As the word “discipline” implies, these aren’t things that come naturally, but instead involve Spirit-led resolve and choice. If we are intent on pursuing these spiritual disciplines in spite of our fleshly resistance to them, there are usually one or two that seem especially hard, and that we will use any excuse to escape.
For me, fasting is a big one. There have been legitimate excuses: “I’m nursing. I can’t not eat. THE BABY NEEDS NOURISHMENT.” This excuse is about 6 years old for me and no longer holds any merit.
And there have been less legitimate ones: “How am I supposed to go for a run if I don’t eat? I need the energy to stay healthy. Which is, you know, very important.” Believe me, people, I know how flimsy that stupid one is. I’m just being brutally honest here.
He Meets Us In Our Weakness
So it was with a little shame that I agreed to fast with my husband this week to pray over a particularly pressing issue. Shame that I’d taken so long to agree to practice an obvious command of Scripture.
Shame that I was dreading how awful I’d feel by the time I picked up my kids at 3:00 and had to go through all the homework shenanigans on zero calories.
But here’s the wonderful result of my fasting experience. It wasn’t that I was so awesome at going without food or I was so very prayerful and holy all day. It was a fresh sense of God’s love for me, His desire that I go to Him as Father and friend, His care for me, and my obvious need of Him. Here are just a few of the thoughts I had throughout the day:
I saw how easily I let food satisfy some deeper need in me – something to do, something to break up the day, something to fill. How much more filling a 5-minute prayer is than a 5-minute lunch.
He brought to mind the many whom God has asked, for a season, or for a lifetime, to deny themselves and take up their cross and follow Him, with unfulfilled desires and hopes, because, as He declares, “Whoever seeks to preserve his life will lose it, but whoever loses his life will keep it.” He is better.
He reminded me that as needy as I felt is as needy as I actually am 100% of the time. I always need Him for provision. Always need Him to sustain, to uphold, to nourish, to abide. All the fitness He requires is we feel our need of Him.
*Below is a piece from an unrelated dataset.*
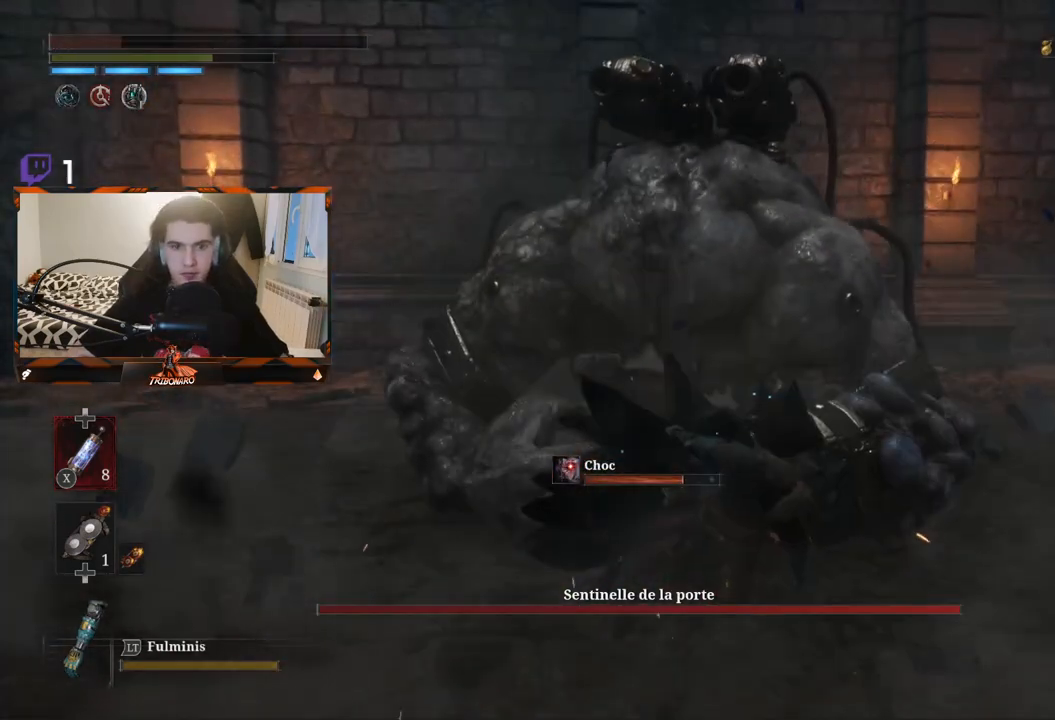
{"buttons": [], "left_stick": "center", "right_stick": "center", "events": [[100, "B", "down"], [117, "left_stick", "down-left"], [167, "B", "up"], [233, "left_stick", "down"], [433, "left_stick", "center"]]}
I remembered how much of the world goes without food, not for the spiritual disciplines, but because they are always in desperate need, for even the most basic requirements of life. Until 4 years ago, two of my own precious children were a part of that population. How easy it is to forget, and cease to pray for those in desperate need.
I remembered that to really serve, to lay down my life for others, requires nothing more, but nothing less, than total dependence on Jesus to give me life, joy, peace, patience, kindness, gentleness, self-control, and so on. I don’t get those things because I have my day go just so. I get them because I belong to Him and He promises them.
Here’s the deal. He meets us when we obey Him. When we take Him at His Word and seek to please Him above ourselves and above others. He meets us because even when we are at our most faithless, He is faithful, because He cannot deny Himself; how much more will we experience that steadfast faithfulness if we, by faith, do as He asks.
Whatever that thing is that you avoid – church community, prayer, serving, Bible reading, giving – because it stretches you beyond your comfort, believe that He is good. Believe that He only asks that we lay down our lives for Him because that way lies our joy, and He has our best interest at heart. Always.